As the nation’s socio-economic condition worsens with hope seemingly appearing bleak, the Nigerian Medical Association and mental health experts have advised Nigerians to control their emotions and not allow the economic situation have a profound impact on their mental health.
This followed the recent reports about cases of suicide happening across the country.
According to the Association of Psychiatrists in Nigeria, more than 60 million Nigerians are suffering from mental illnesses, noting that only about 10 percent of them can access appropriate care.
The Chairman of the Lagos State chapter of the NMA, Dr Benjamin Olowojebutu, in a statement, urged Nigerians to guard their mental health as the looming hardship in the country may have adverse effects on their well-being.
Olowojebutu said, “Nigerians must control their emotions to ensure their wellbeing and mental health are in good shape. In times like this, emotion flares, expectation rises, depression looms, and hope fades.
“At any rate, you must not toy with your mental health because there is a nexus between your overall well-being and mental health. Once the latter is negatively affected, your health gradually dwindles and tumbles.
“Necessity is the mother of invention. More than ever, the time we live has mandatorily occasioned the need to forge and invent a path to economic prosperity, happiness, and a healthier lifestyle to lubricate the soul and body.”
“They should cut extravagant spending, be deaf to destabilising news, invest time in what makes you happy, engage in exercise, speak to a professional psychologist, and be positive.”

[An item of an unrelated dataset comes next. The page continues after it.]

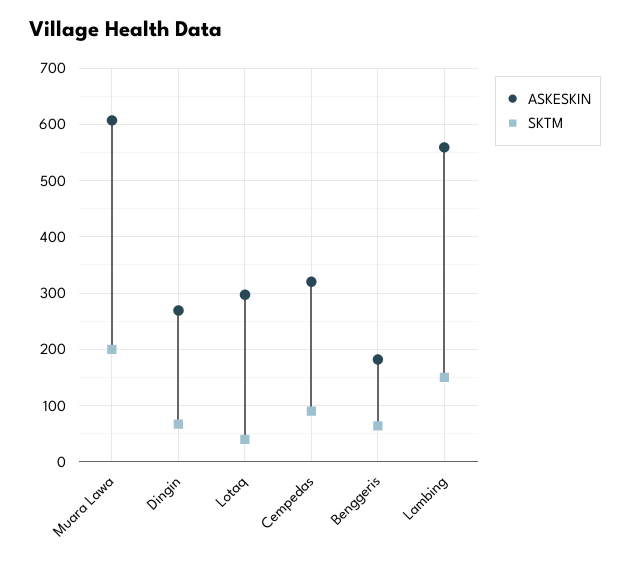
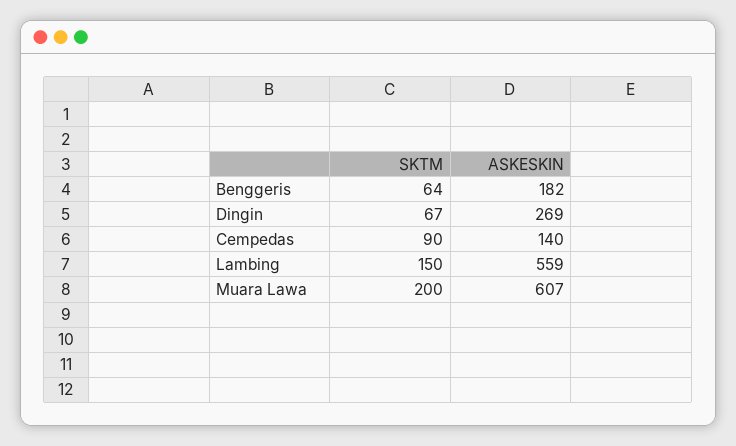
ASKESKIN, Lotaq: 300 -> none
SKTM, Lotaq: 40 -> none
ASKESKIN, Cempedas: 320 -> 140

He observed that the prices of commodities were changing almost twice every 24 hours, adding that Nigerians must find a way to avoid depression.
The chairman noted that it was solely the government’s responsibility to secure the nation’s borders and safeguard the citizens’ mental health via its policies.
Speaking in an interview with PUNCH Healthwise, a Professor of Psychiatry at the Department of Psychiatry, College of Medical Sciences, Ahmadu Bello University Zaria, Kaduna State, Taiwo Sheikh, lamented that a lot of Nigerians are frustrated and distressed by the current economic situation in the country.
He noted that Nigerians no longer enjoy optimum mental well-being as a result of recent happenings in the country.
Sheikh, who is the immediate past President of the Association of Psychiatry in Nigeria, lamented that a lot of Nigerians are frustrated and distressed by the current hardship in the country.
Sheikh clarified that mental well-being is not a mere absence of mental illness but the ability of an individual to cope with the day-to-day challenges of life without hurting another person.
“Now, when we say mental illness and we say optimum mental well-being, there is in-between that illness and mental well-being. That in-between is what we refer to as this period of distress and frustration.
“So, if you don’t handle such distressed situations very well, they can progress to clearcut mental illness. And if you can handle such a situation of distress adequately, then you can resolve it and then, your optimum well-being comes back. And you can face the challenges of life and move on. Situations like naira scarcity disrupt optimum mental well-being,” he said.
Giving insight into the importance of having optimum mental well-being. Sheikh said, “Your ability to have your aspiration without hurting another person and pursue it within the expected norms of socio-cultural setting and contribute to the development of your community.
“But the current situation in the country has shaken the optimum mental well-being of Nigerians and pushed many people towards distress and frustration.
“It has shaken them of that comfort zone of optimum mental well-being. They have shifted away from that comfort zone. Nigerians no longer enjoy optimum mental well-being.
“So, we are struggling to cope and in our struggle to cope, we start throwing our anger at others and start showing abnormal behaviours.”
Sheikh urged the government to do things that will bring down the frustration in the land.
He added, “Government should do something very appropriate that will reduce suffering, frustration, and distress that people are going through.”